──────── Texto para análise

O jogo avança no ritmo cinético dos eixos, conforme já expus, em função da atenção concentrada no bispo (eixo do sistema de crenças), no cavalo (eixo do poder armado), na torre (eixo da economia), segundo a estratégia definida pelo jogador que vê de uma perspectiva mais elevada.  O Rei é peça, mas observa a rainha e as demais peças em seus movimentos.

O bispo avança na diagonal. Na semana passada o milionário Jeffrey Epstein foi encontrado “quase inconsciente” com “marcas no pescoço” em posição fetal no chão da cela que ocupa no Centro Correcional Metropolitano (MCC), em Manhattan. Certamente é uma pessoa que sabe muito sobre as práticas abusivas perpetradas por “poderosos” ao longo de muitos anos. Uma pequena pesquisa sobre o tema pode revelar bastante sobre como funcionam, de verdade, alguns mecanismos de poder. Todavia, para enxergar é preciso querer ver. As pessoas têm dificuldades de assimilação quando seus fundamentos são abalados, fato explicado pelo conceito de “Túnel de realidade” cunhado por Timothy Leary, mostrando que os indivíduos possuem um filtro mental com o qual percepcionam a realidade. Ao estudar este conceito foi verificado que as pessoas só ouvem, enxergam ou entendem o que se encaixa dentro do seu sistema de crenças, abdicando do discernimento. Por isso Jesus escolheu seus discípulos entre pessoas iletradas, mas de mente aberta com poucos filtros. Quando se aproxima uma disruptura, para percebê-la antecipadamente, é necessário ter “olhos de ver e ouvidos de ouvir”.

────────────────
──────── Extrato de dados

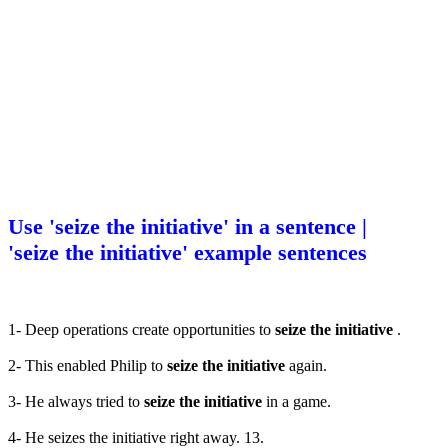
Use 'seize the initiative' in a sentence |
'seize the initiative' example sentences
1- Deep operations create opportunities to
seize the initiative
.
2- This enabled Philip to
seize the initiative
again.
3- He always tried to
seize the initiative
in a game.
4- He seizes the initiative right away. 13.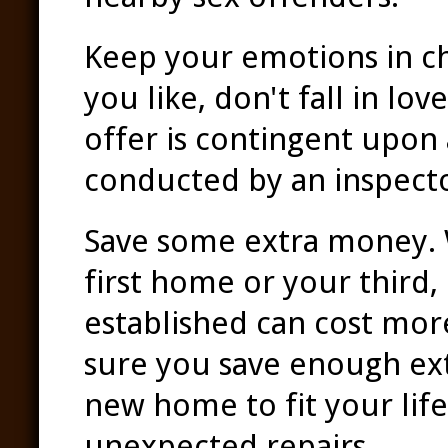
Keep your emotions in c
you like, don't fall in lo
offer is contingent upon
conducted by an inspector
Save some extra money. 
first home or your third
established can cost mor
sure you save enough ex
new home to fit your life
unexpected repairs.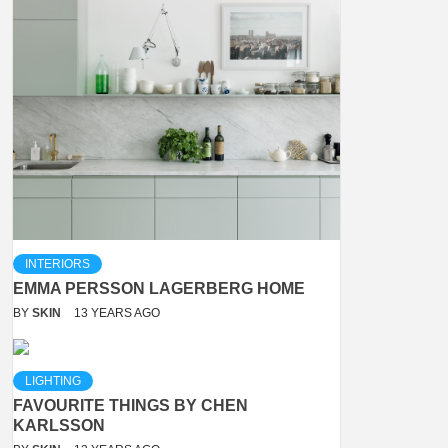
INTERIORS
EMMA PERSSON LAGERBERG HOME
BY
SKIN
13 YEARS AGO
LIGHTING
FAVOURITE THINGS BY CHEN
KARLSSON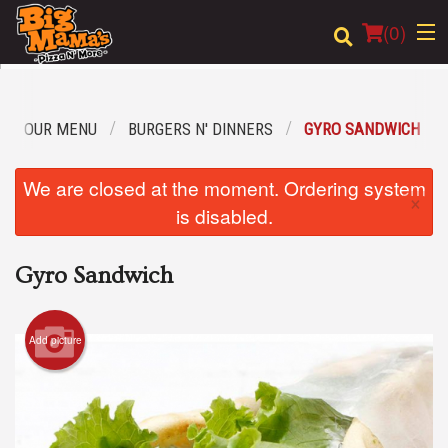
(
0
)
OUR MENU
BURGERS N' DINNERS
GYRO SANDWICH
Order Online
We are closed at the moment. Ordering system
×
Location
is disabled.
Login
Gyro Sandwich
Registration
Add picture
Cart (0)
Search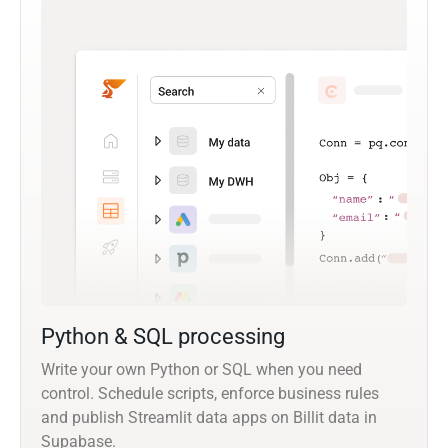
Python & SQL processing
Write your own Python or SQL when you need
control. Schedule scripts, enforce business rules
and publish Streamlit data apps on Billit data in
Supabase.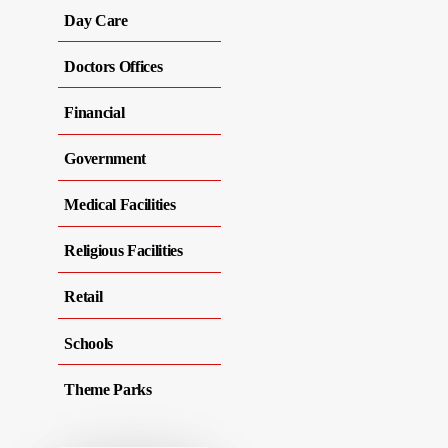
Day Care
Doctors Offices
Financial
Government
Medical Facilities
Religious Facilities
Retail
Schools
Theme Parks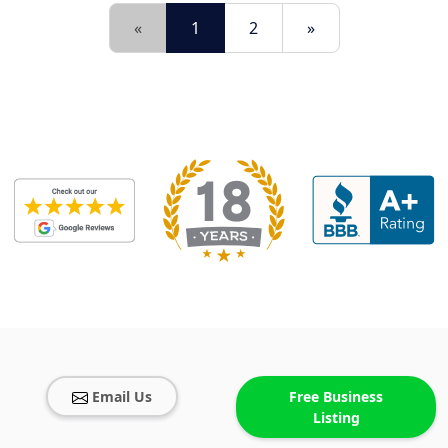
«
1
2
»
Email Us
Free Business
Listing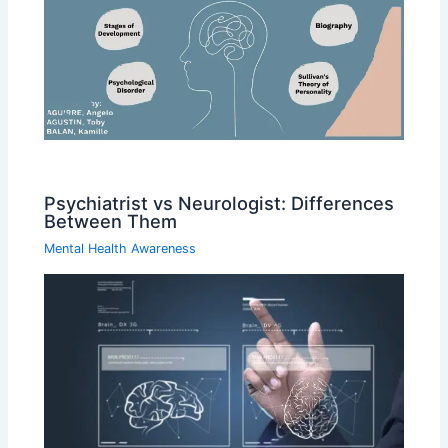
Psychiatrist vs Neurologist: Differences
Between Them
Mental Health Awareness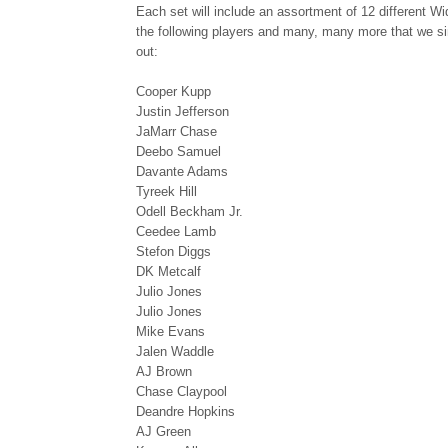
Each set will include an assortment of 12 different W
the following players and many, many more that we sim
out:
Cooper Kupp
Justin Jefferson
JaMarr Chase
Deebo Samuel
Davante Adams
Tyreek Hill
Odell Beckham Jr.
Ceedee Lamb
Stefon Diggs
DK Metcalf
Julio Jones
Julio Jones
Mike Evans
Jalen Waddle
AJ Brown
Chase Claypool
Deandre Hopkins
AJ Green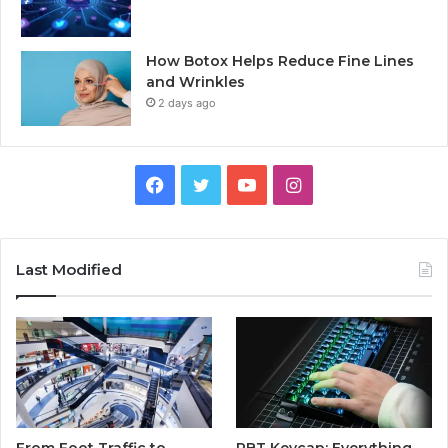
How Botox Helps Reduce Fine Lines
and Wrinkles
2 days ago
Facebook
Twitter
YouTube
Instagram
Last Modified
From Foot Traffic to
PBT Keycap: Everything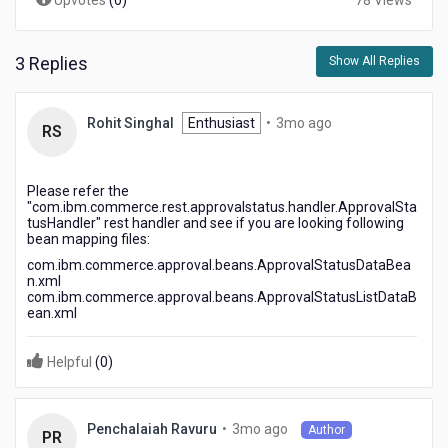
Upvotes
(
0
)
78 Views
3 Replies
Show All Replies
3
Rohit Singhal
Enthusiast
•
3mo ago
RS
months
ago
Please refer the
"com.ibm.commerce.rest.approvalstatus.handler.ApprovalSta
tusHandler" rest handler and see if you are looking following
bean mapping files:
com.ibm.commerce.approval.beans.ApprovalStatusDataBea
n.xml
com.ibm.commerce.approval.beans.ApprovalStatusListDataB
ean.xml
Helpful
(
0
)
3
•
3mo ago
Penchalaiah Ravuru
Author
PR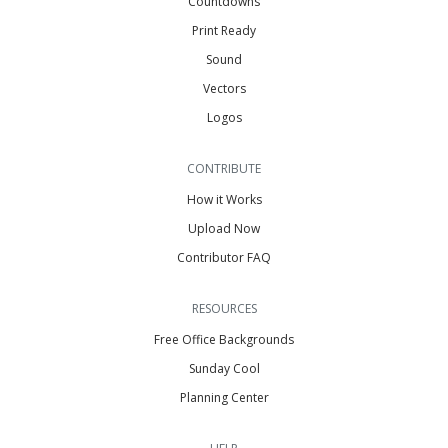
Countdowns
Print Ready
Sound
Vectors
Logos
CONTRIBUTE
How it Works
Upload Now
Contributor FAQ
RESOURCES
Free Office Backgrounds
Sunday Cool
Planning Center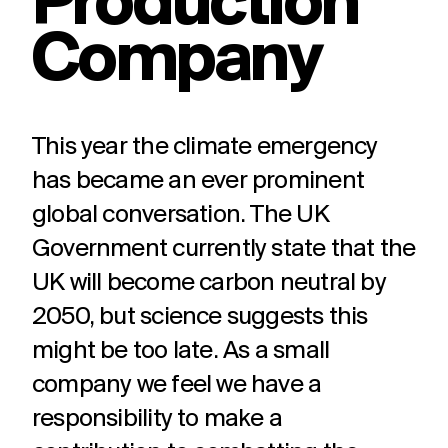
Production
challenges.
and
production
Company
strategy.
and
publication.
This year the climate emergency
has became an ever prominent
global conversation. The UK
Government currently state that the
UK will become carbon neutral by
2050, but science suggests this
might be too late. As a small
company we feel we have a
responsibility to make a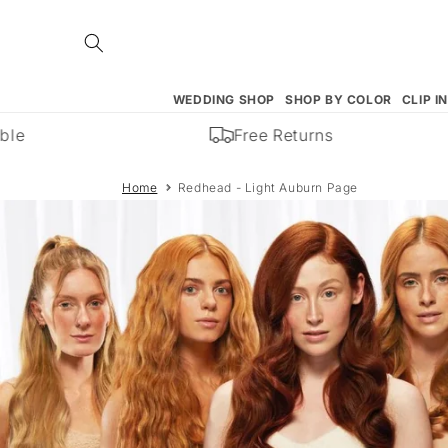
Skip to
content
WEDDING SHOP
SHOP BY COLOR
CLIP I
e
Free Returns
Home
Redhead - Light Auburn Page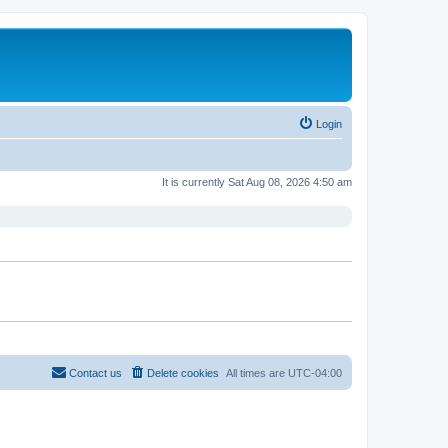
Login
It is currently Sat Aug 08, 2026 4:50 am
Contact us
Delete cookies
All times are
UTC-04:00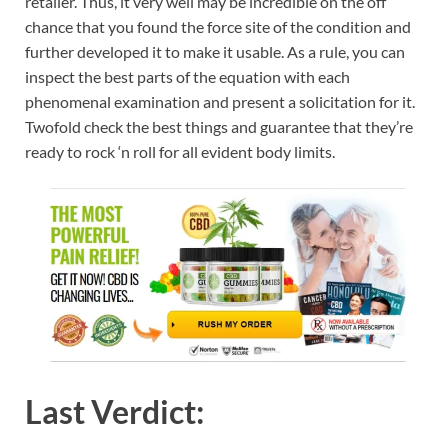
retailer. Thus, it very well may be incredible on the off
chance that you found the force site of the condition and
further developed it to make it usable. As a rule, you can
inspect the best parts of the equation with each
phenomenal examination and present a solicitation for it.
Twofold check the best things and guarantee that they’re
ready to rock ‘n roll for all evident body limits.
Last Verdict: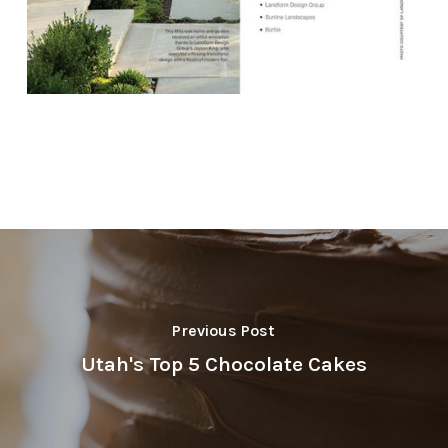
Previous Post
Utah's Top 5 Chocolate Cakes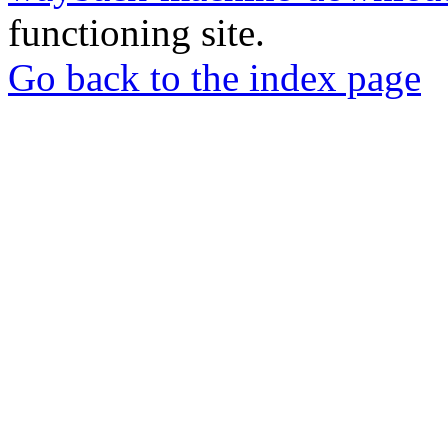
functioning site.
Go back to the index page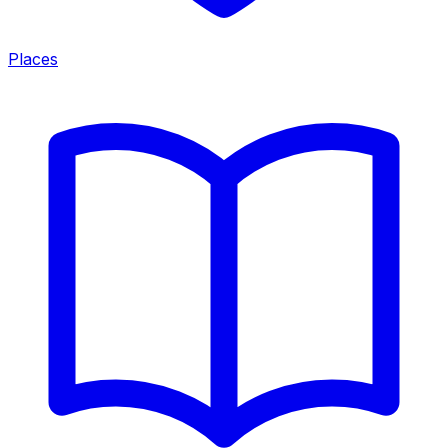
Places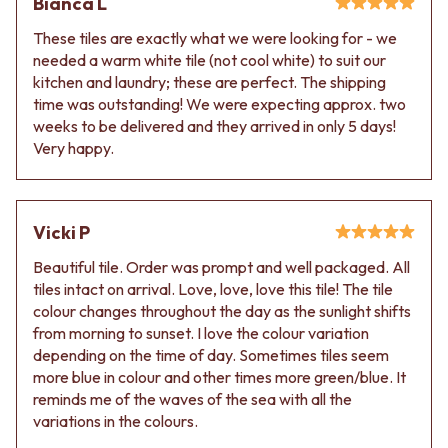
Bianca L
These tiles are exactly what we were looking for - we
needed a warm white tile (not cool white) to suit our
kitchen and laundry; these are perfect. The shipping
time was outstanding! We were expecting approx. two
weeks to be delivered and they arrived in only 5 days!
Very happy.
Vicki P
Beautiful tile. Order was prompt and well packaged. All
tiles intact on arrival. Love, love, love this tile! The tile
colour changes throughout the day as the sunlight shifts
from morning to sunset. I love the colour variation
depending on the time of day. Sometimes tiles seem
more blue in colour and other times more green/blue. It
reminds me of the waves of the sea with all the
variations in the colours.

────────────────

▶ [Pedido de trabalho]: Reescreva em forma de lista o parágrafo do texto para análise que começa com "O jogo avança", mantendo seus fatos principais.

▶ [Resposta à tarefa]:
- O jogo avança no ritmo dos eixos, com a atenção concentrada em três peças:
  - bispo: eixo do sistema de crenças;
  - cavalo: eixo do poder armado;
  - torre: eixo da economia.
- O jogador define a estratégia e vê de uma perspectiva mais elevada.
- O Rei é peça, mas observa os movimentos da rainha e das demais peças.